Okay, I tried to find information on this in older threads, so I did look first *lol* However, I only saw reference to people using it, nothing on how well it worked for them. I know Janelle mentioned it once or twice, and it appears as though she recommended it... Has anyone else tried it? If so, does it work? I'd like to fill in the sparse areas of my brows, as well as make them thicker/fuller... Just curious here my peeps


----------



## goddess13 (Jul 22, 2006)

I posted about this in reply to someone not long ago, and I can't find it. Grrr

While I'm trying to find it, it does work.

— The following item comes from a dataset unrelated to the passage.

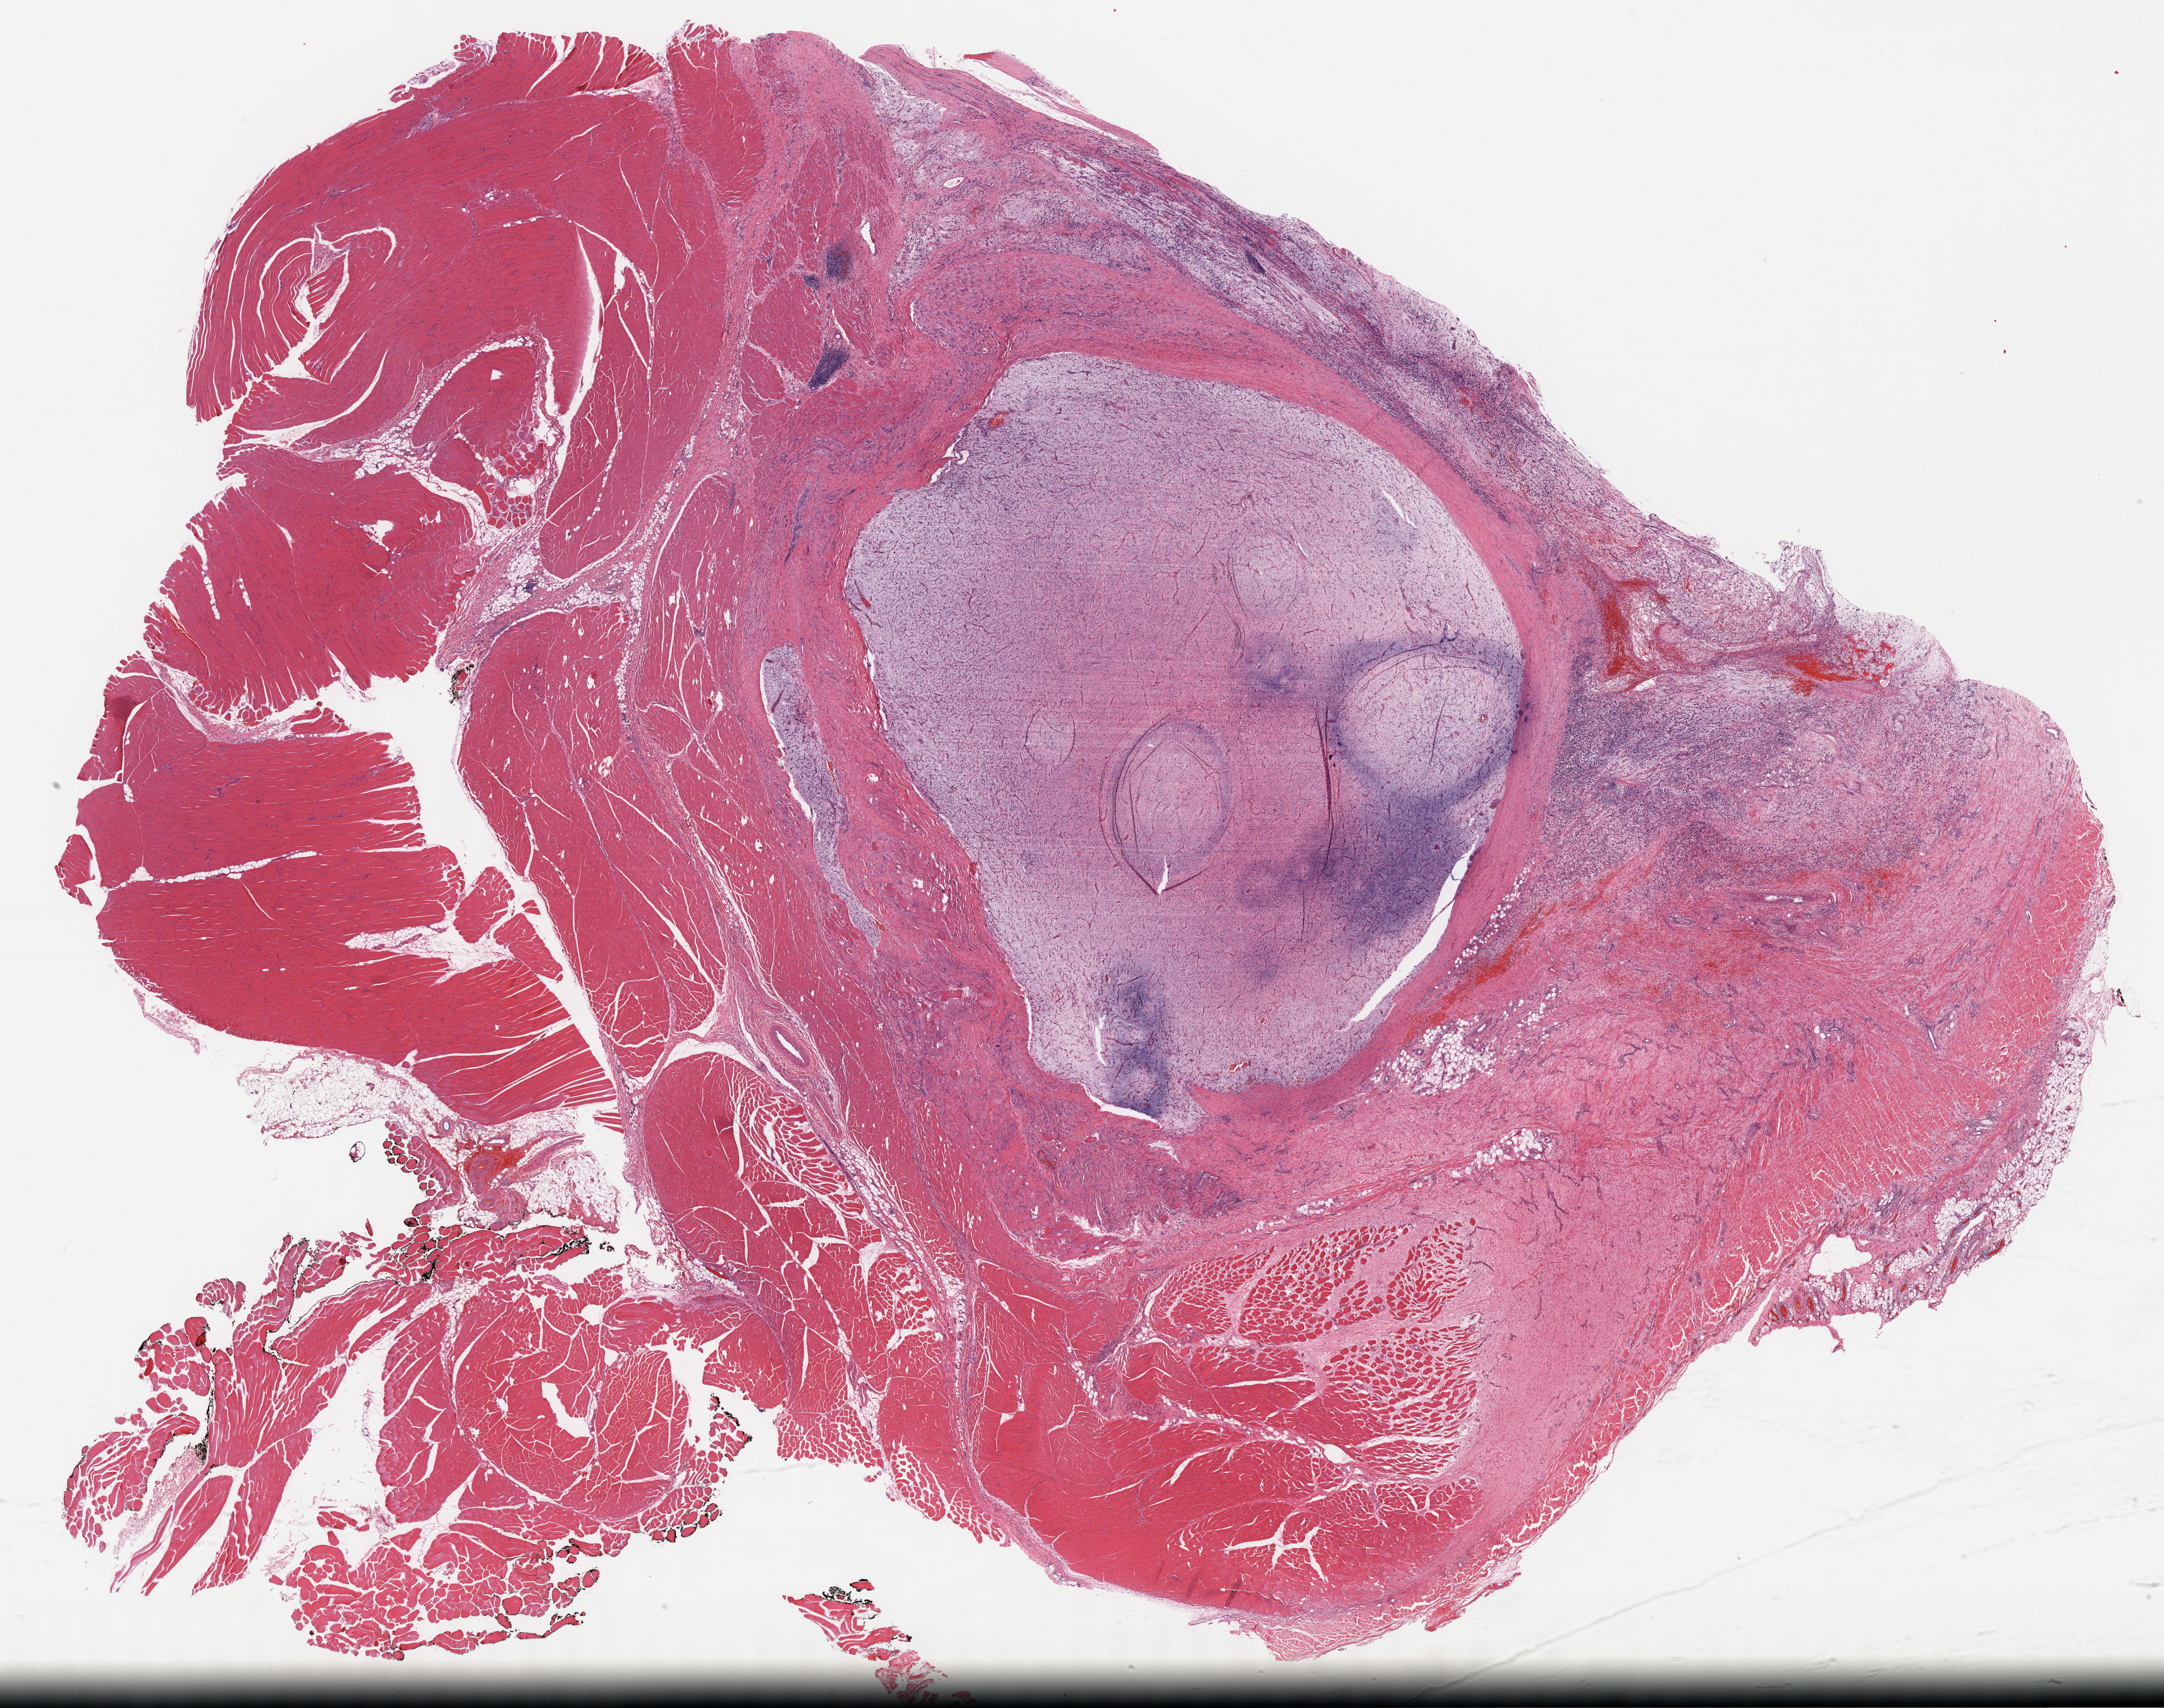
Digitized H&E-stained tissue section (whole slide) — a low-resolution overview of the entire scanned area, about 27.7 x 21.9 mm (from a 40x scan). Formalin-fixed paraffin-embedded (FFPE) diagnostic section. Sample: primary tumour, connective, subcutaneous and other soft tissues. Patient: male, age at initial diagnosis 35 years.
Diagnosis: Fibromyxosarcoma (connective, subcutaneous and other soft tissues of lower limb and hip).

I had an accident with an eye lash curler and it helped my lashes to grow back.









I found the thread I was looking for





https://forum.makeuptalk.com/sho...sh+Growth.html


----------



## Aquilah (Jul 22, 2006)

Thanks chica!!!


----------



## Cool Kitten (Jul 22, 2006)

ok, looks like you can buy castor oil and just use that!

Ardell is like $4 at drugstores i think, i've seen it somewhere.


----------



## Aquilah (Jul 22, 2006)

I had already bought it before I posted this... I was just curious as to how well it worked... I had a GC to Rite-Aid, so it's not like I lost any money there if it doesn't *lol* I'm going to start using it tonight, and we'll see what happens


----------



## goddess13 (Jul 22, 2006)

Let us know how you go with it please


----------



## fickledpink (Jul 22, 2006)

I hope it works! Let me know how you like it!


----------



## goddess13 (Aug 17, 2006)

How are you going with it *Aquilah*?


----------



## liltweekstar (Aug 29, 2006)

i've used it! on my brows it didn't really work too much but on my lashes it did. i had a TINY tiny tiny sparse area that didn't have hair for a few months... but i used this product every night.. just used the tip and dabbed it on... and now there's hair again. i got mine at Ulta.


----------



## mango (Aug 30, 2006)

it did not work for me at all, but then i have only 15 lashes or so, so i wasn't expecting a miracle.


----------



## Brownshugaz (Aug 30, 2006)

keep us updated Aquilah


----------



## Aquilah (Aug 30, 2006)

It has in fact assisted my lashes in getting slightly longer and thicker, but it's done crap for my brows! LOL! Thank goodness for brow wax &amp; powder! LMAO!


----------



## janetsbreeze (Aug 30, 2006)

i had heard of the castor oil approach too, but didn't know there was anything made especially for this


----------



## claudia (Sep 2, 2006)

it made my lashes a bit longer and thicker ( i already had a lot) but it took 2-3 months to see results.


----------



## KristieTX (Sep 3, 2006)

I would love this product if it worked for the brows. I have one patch on my brows that does not want to grow back no matter what I try.


----------



## erad (Sep 3, 2006)

Ohh, I am now curious about this stuff! does anyone know if it is avalible in Canada? Or where can I get castor oil?


----------



## eightthirty (Sep 5, 2006)

Darn. I'm in desperate need of brow help, still....after all this time on MUT! Sorry to hear it didn't work for your brows Aquilah!


----------